Jan Zieliński i Hugo Nys z Monako od zwycięstwa rozpoczęli swoją przygodę w turnieju deblowym rangi ATP 250 we francuskim Metz. Nie obyło się bez problemów, ponieważ najwyższej rozstawieni debliści dopiero w super tie-breaku pokonali Holendra Sandera Arendsa i Meksykanina Miguela Angela Reyesa-Varelę. W walce o półfinał polsko-monakijski duet zmierzy się z Włochem Fabio Fogninim oraz Francuzem Pierre-Huguesem Herbertem.

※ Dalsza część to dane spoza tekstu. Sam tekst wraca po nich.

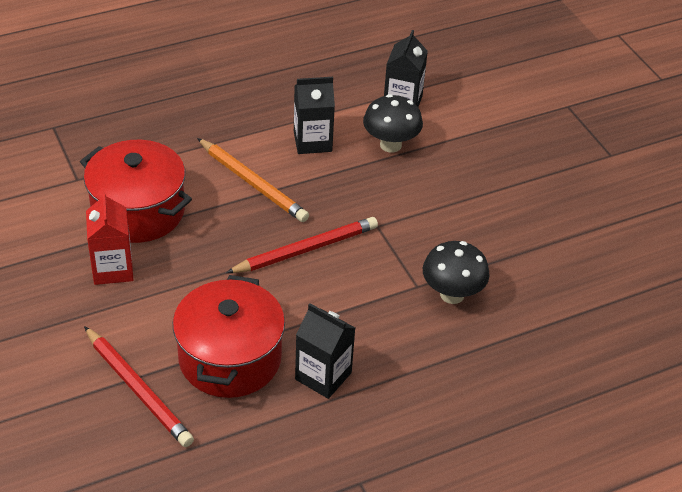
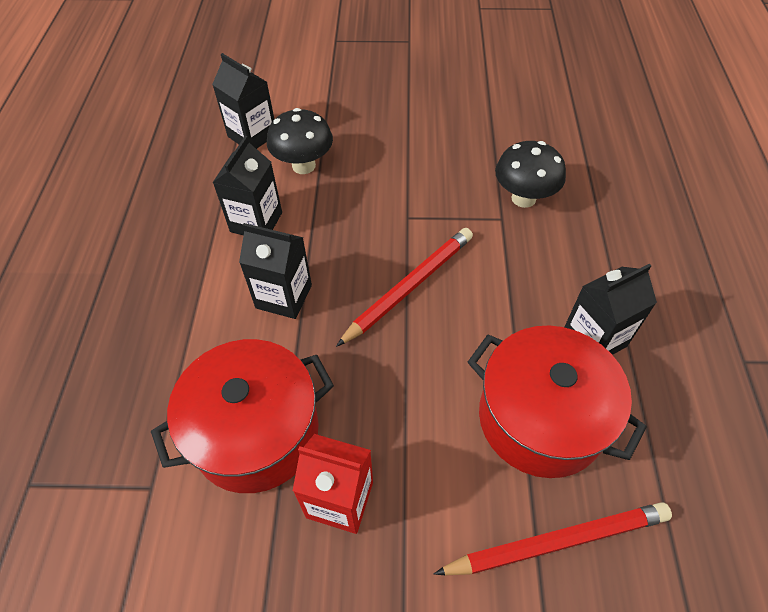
camera: 60 degrees left, 10 degrees up
(253, 183) = (284, 296): orange pencil -> black carton
(306, 249) = (409, 286): red pencil -> red pencil turned 45 degrees clockwise

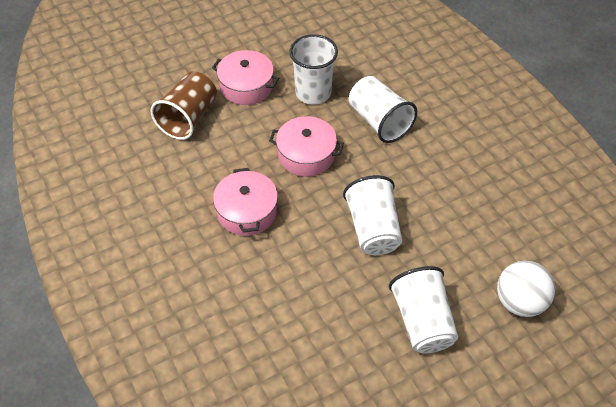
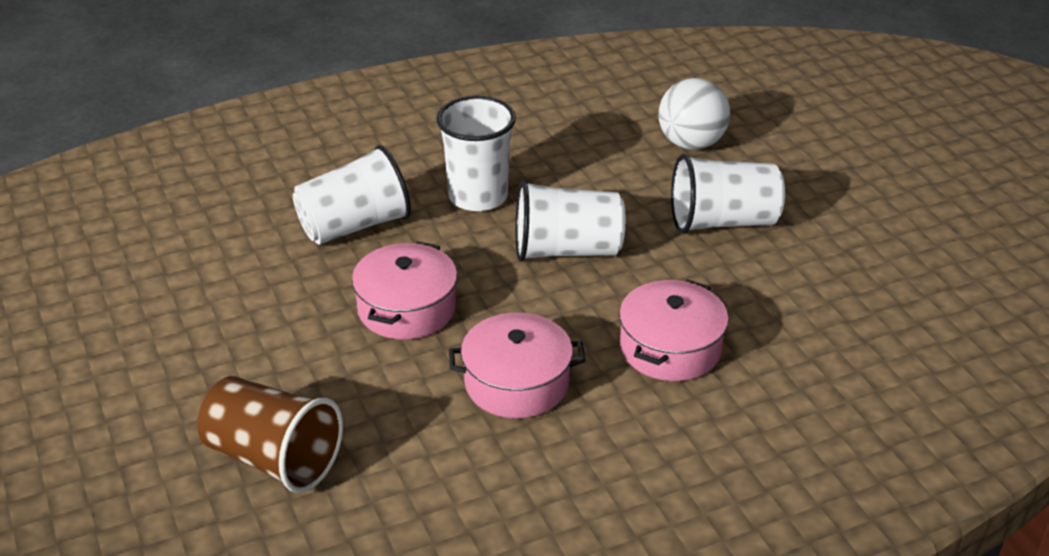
camera: 85 degrees left, 15 degrees down
(246, 86) = (216, 375): pink pot -> pink pot (670, 348)
(313, 93) = (264, 292): white cup -> white cup (478, 196)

Trzysetowy bój na inaugurację turnieju w Metz
Turniej Moselle Open 2023 to jeden z ostatnich akordów sezonu w cyklu ATP. W deblu jako jedynka grają Jan Zieliński i Hugo Nys z Monako. Dla Jana Zielińskiego to wyjątkowy start, ponieważ triumfował w dwóch ostatnich edycjach. Najpierw z Hubertem Hurkaczem, a przed rokiem właśnie z Hugo Nysem. Teraz również para ta jest faworytem do zwycięstwa. Na początek jednak stoczyli zacięty bój. Po drugiej stronie siatki stanęli Holender Sander Arends i Meksykanin Miguel Angel Reyes-Varela.

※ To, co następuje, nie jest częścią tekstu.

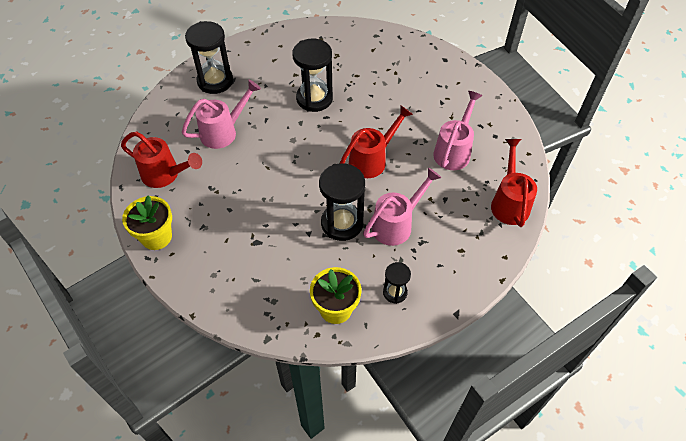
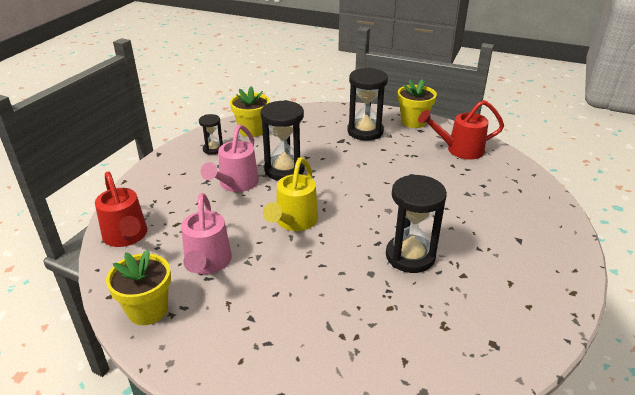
camera: 150 degrees right, 20 degrees down
(215, 81) = (533, 230): black hourglass -> black hourglass (365, 132)
(223, 132) = (458, 192): pink watering can -> none
(372, 160) = (294, 222): red watering can -> yellow watering can
(504, 133) = (148, 310): none -> yellow flower pot

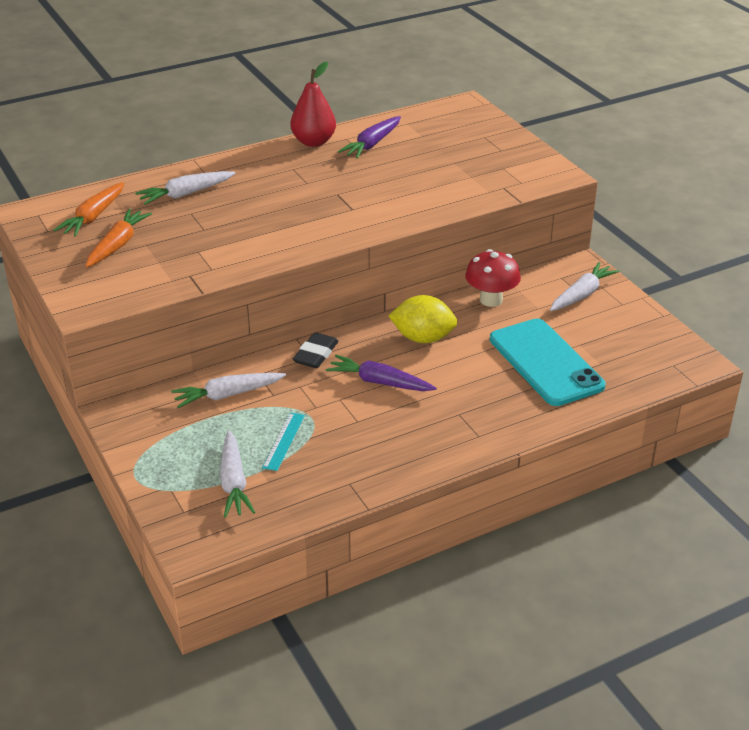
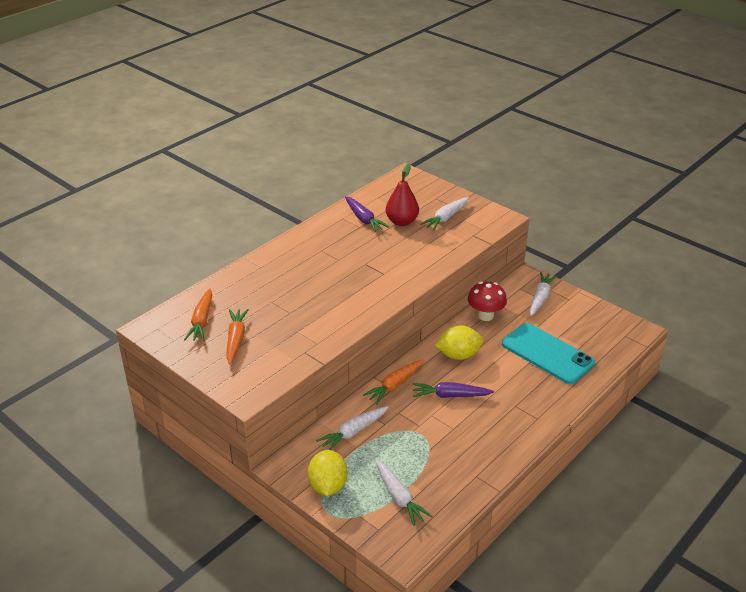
camera: 20 degrees left, 0 degrees up
(155, 447) = (328, 486): none -> yellow lemon
(185, 194) = (258, 287): white carrot -> white carrot (446, 218)
(284, 441) = (414, 457): turquoise ruler -> none
(313, 142) = (322, 225): red pear -> red pear (402, 222)
(316, 354) = (394, 385): black eraser -> orange carrot
(372, 144) = (364, 219): purple carrot -> purple carrot turned 45 degrees counterclockwise

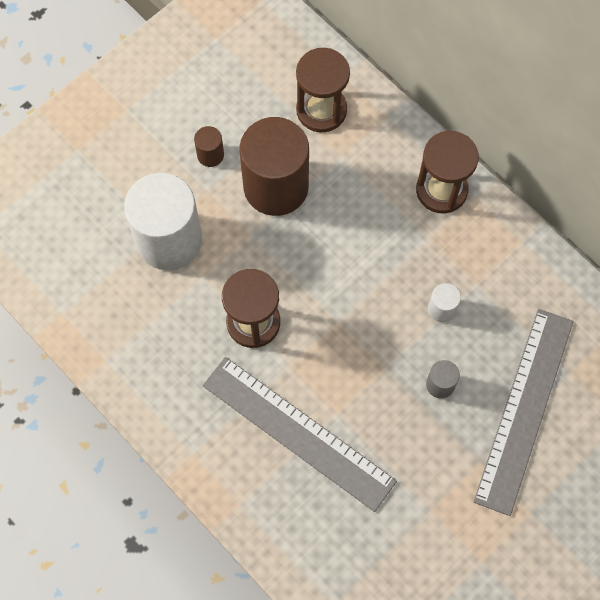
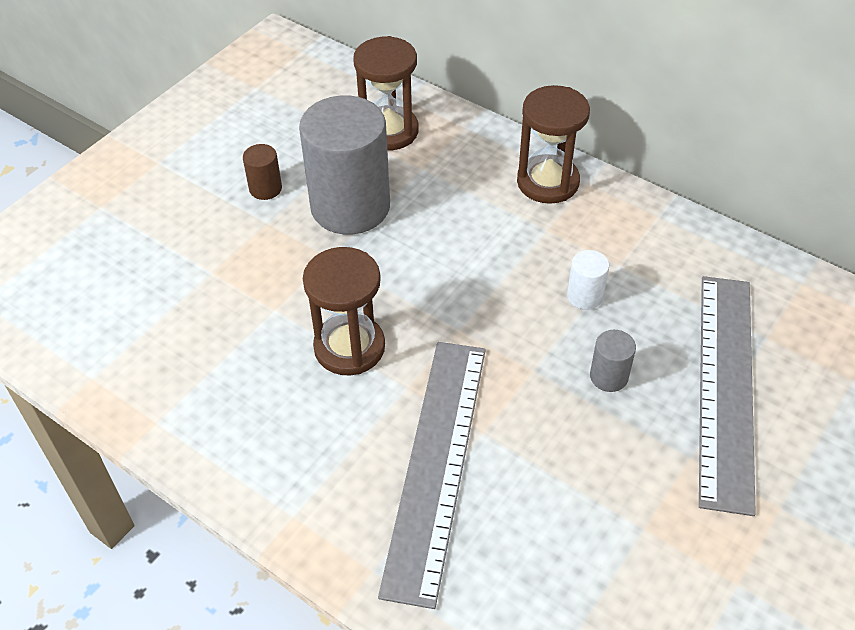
camera: 10 degrees left, 20 degrees down
(169, 240) = (226, 278): white cylinder -> none
(276, 186) = (350, 207): brown cylinder -> grey cylinder
(298, 433) = (436, 464): grey ruler -> grey ruler turned 75 degrees clockwise

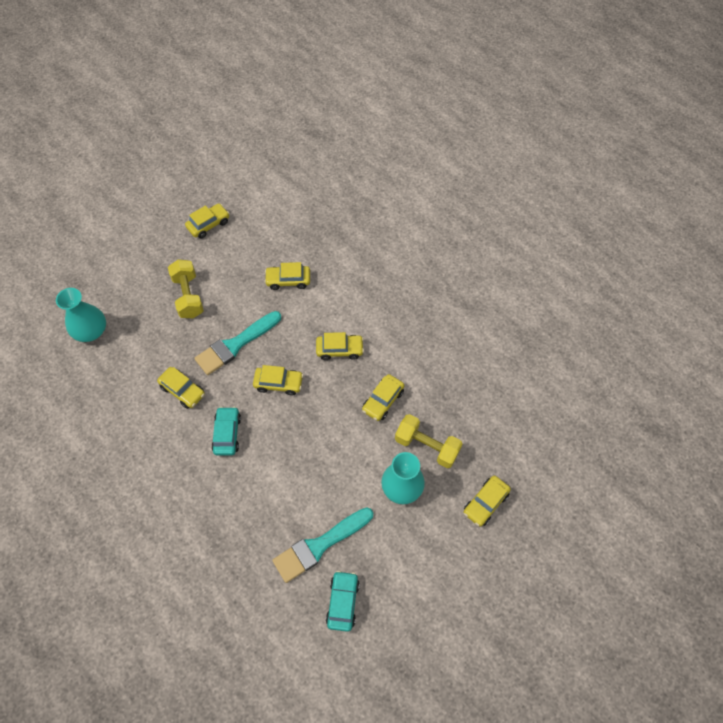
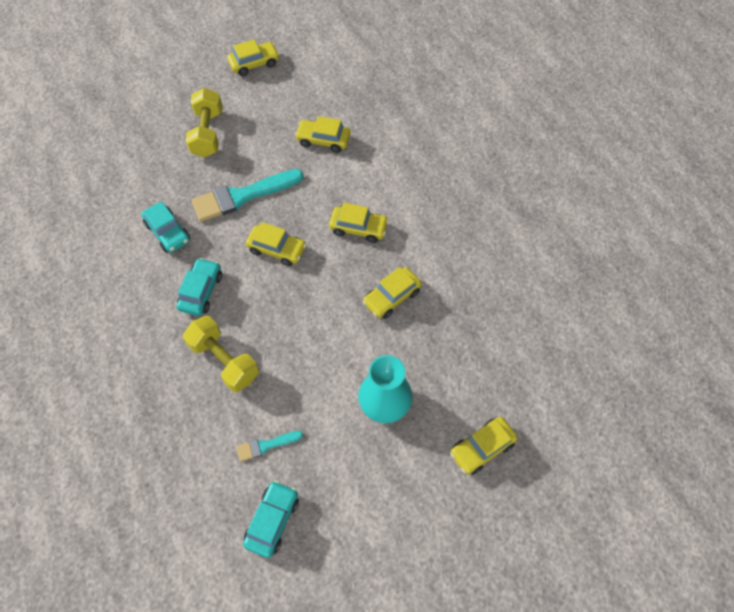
camera: 15 degrees right, 0 degrees up
(91, 331) = (92, 147): turquoise vase -> none
(183, 390) = (168, 232): yellow car -> turquoise car
(319, 545) = (266, 445): turquoise brush -> turquoise brush, size x0.49
(427, 446) = (429, 362): yellow dumbbell -> yellow dumbbell (224, 360)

Spotkanie rozpoczęło się zgodnie z planem. Polsko-monakijska para już w czwartym gemie przełamała, a po chwili wyszła na 4:1. Do końca pierwszej partii kontrolowali przebieg gry i zakończyli ją 6:3. Zanosiło się na szybkie zwycięstwo. Drugi set miał zupełnie inny przebieg. Znów nieco lepiej radzili sobie Jan Zieliński i Hugo Nys, którzy z przewagą przełamania prowadzili już 5:3. Rywale jednak odrobili straty, a faworyci nie wykorzystali aż pięciu piłek meczowych. Doszło do tie-breaka, w którym nieoczekiwanie lepsi byli Holender i Meksykanin. O awansie do ćwierćfinału decydował super tie-break grany do 10. Ten był już dominacją Jana Zielińskiego i Hugo Nysa, którzy wygrali 10:1 i grają dalej w Moselle Open 2023.

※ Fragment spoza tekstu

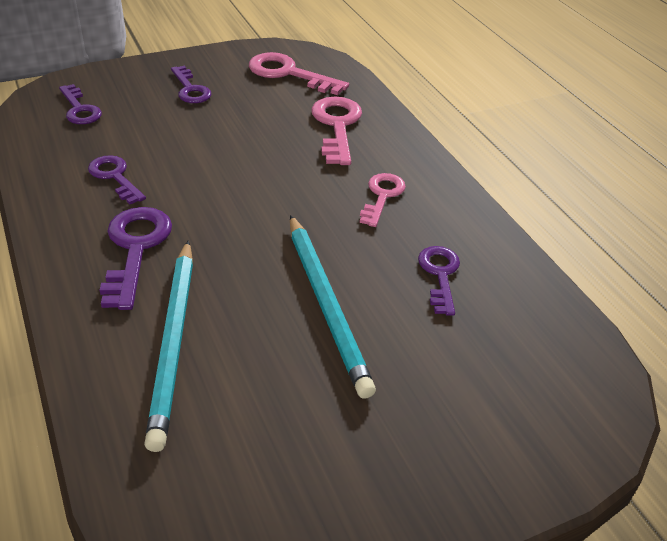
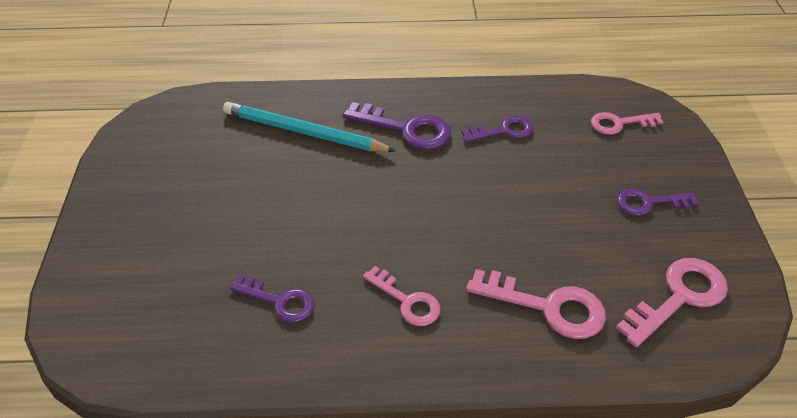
camera: 115 degrees right, 5 degrees up
(80, 109) = (619, 123): purple key -> pink key
(326, 304) = (291, 215): turquoise pencil -> none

Hugo Nys (Monako, 1) / Jan Zieliński (Polska, 1) – Sander Arends (Holandia) / Miguel Angel Reyes-Varela (Meksyk) 6:3, 6:7(4), 10-1
O półfinał z Włochem i Francuzem
Teraz przed Janem Zielińskim i Hugo Nysem kolejne wyzwanie. W ćwierćfinale turnieju w Metz zmierzą się z Włochem Fabio Fogninim oraz Francuzem Pierre-Huguesem Herbertem, którzy grają z dziką kartą. Liczymy na to, że polsko-monakijski duet pokona kolejną przeszkodę i zamelduje się w półfinale zmagań.